Model monitoring of deployed applications displays drift details in graphical format.

  • Draft Status by Category — the percentages of potential drift, no drift and detected drift

  • Average Drift Value Result — the average of the potential and the detected drift values

  • Latest Result — summary of the latest draft result

  • Application Summary — table summary of the application results including the schedule time, the metric name, metric kind, result status, and result numerical value.

  • Result Value by Time — user-defined metric by time. This value is calculated based on user defined function and represents a specific numerical result of the selected application by time.
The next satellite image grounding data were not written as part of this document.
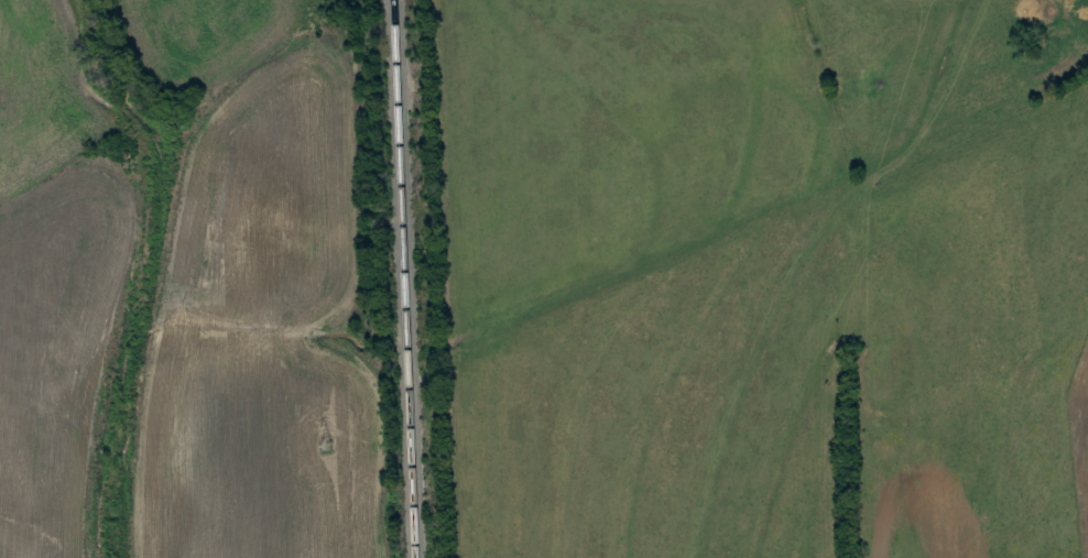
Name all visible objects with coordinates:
railway: (404, 279)
power tower: (323, 446)

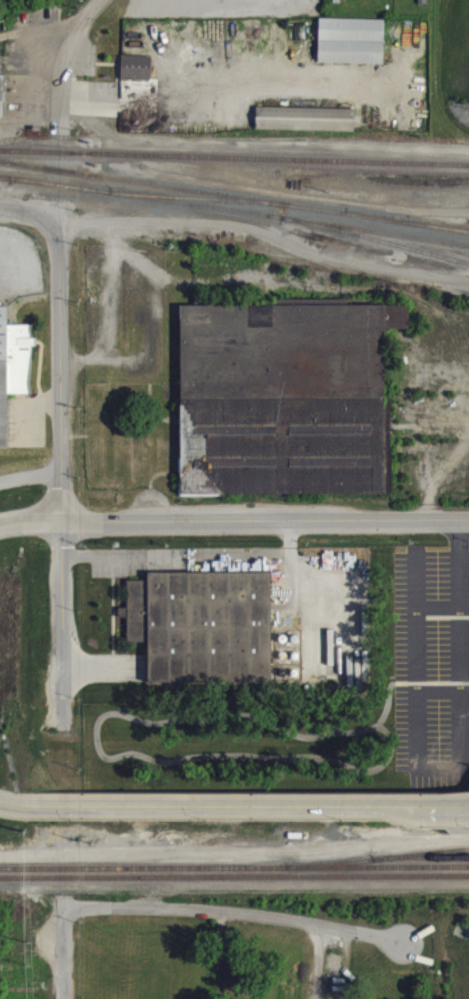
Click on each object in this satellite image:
building: (336, 1)
building: (352, 49)
road: (69, 63)
building: (137, 75)
building: (2, 103)
building: (306, 126)
railway: (234, 165)
railway: (0, 184)
railway: (0, 184)
road: (288, 202)
railway: (234, 204)
railway: (192, 206)
road: (26, 211)
railway: (235, 218)
railway: (416, 226)
road: (263, 242)
railway: (369, 245)
railway: (75, 325)
road: (59, 370)
building: (13, 375)
building: (283, 395)
road: (30, 408)
road: (30, 485)
road: (31, 519)
road: (265, 519)
road: (175, 555)
road: (289, 560)
road: (443, 614)
road: (63, 615)
building: (201, 623)
road: (463, 648)
road: (101, 665)
road: (419, 688)
road: (444, 700)
road: (233, 806)
railway: (435, 851)
railway: (363, 859)
road: (24, 864)
railway: (234, 866)
railway: (234, 874)
road: (237, 909)
road: (65, 953)
road: (315, 961)
building: (237, 979)

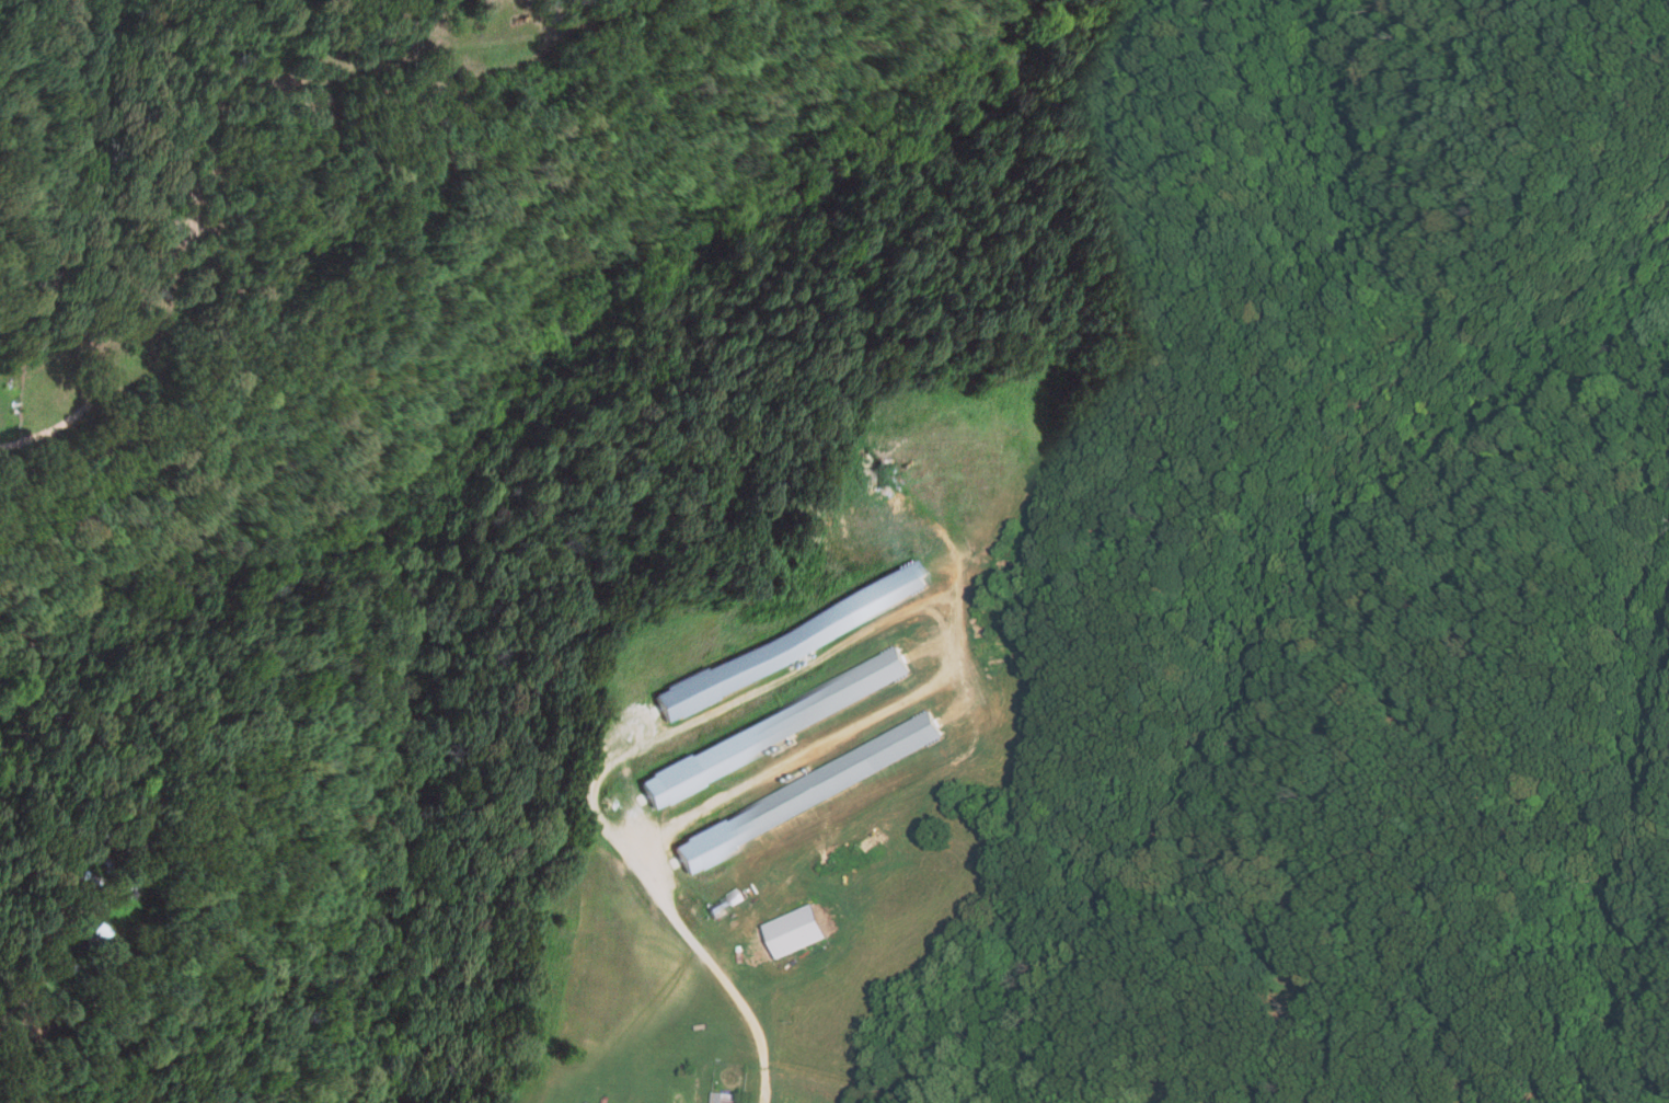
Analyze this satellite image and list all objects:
road: (187, 192)
building: (790, 640)
building: (775, 727)
building: (808, 792)
building: (734, 899)
building: (714, 908)
building: (796, 932)
building: (93, 933)
road: (765, 1095)
building: (727, 1097)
  • Drift Detection History — drift status by time. Using this chart you can detect different types of drifts by time such as gradual drift or incremental drift. To learn more about different types of drift, see Concept Drift. Results that do not represent drift ("irrelevant") are filtered from this chart.

applications

Configuring Grafana datasources#

Verify that you have a Grafana service running in your Iguazio AI Platform. If you do not have a Grafana service running, please follow Creating a Service to add it to your platform. When you create the service: In the Custom Parameters tab, Platform data-access user parameter, select a user with access to the /user/pipelines directory.

In addition, you will have to add access keys to your model-monitoring data source:

  1. Open your Grafana service.

  2. Navigate to Configuration | Data Sources.

  3. Press model-monitoring.

  4. In Custom HTTP Headers, configure the cookie parameter. Set the value of cookie to: session=j:{"sid": "<YOUR ACCESS KEY>"}

  5. Press Save & Test for verification. You'll receive a confirmation with either a success or a failure message.

Grafana Model Monitoring Datasource

Configuring Grafana dashboards#

From Iguazio 3.5.3, the overview, details, and performance dashboards can be found under Dashboards | Manage | private. You can also import the latest dashboards versions by downloading them using the following links:

Iguazio 3.5.3 and higher

Iguazio up to and including 3.5.2

Upload dashboards to your Grafana service by:

  1. Navigate to your Grafana service in the Services list and press it.

  2. Press the dashboards icon in left menu.

  3. In the Dashboard Management screen, press IMPORT, and select one file to import. Repeat this step for each dashboard.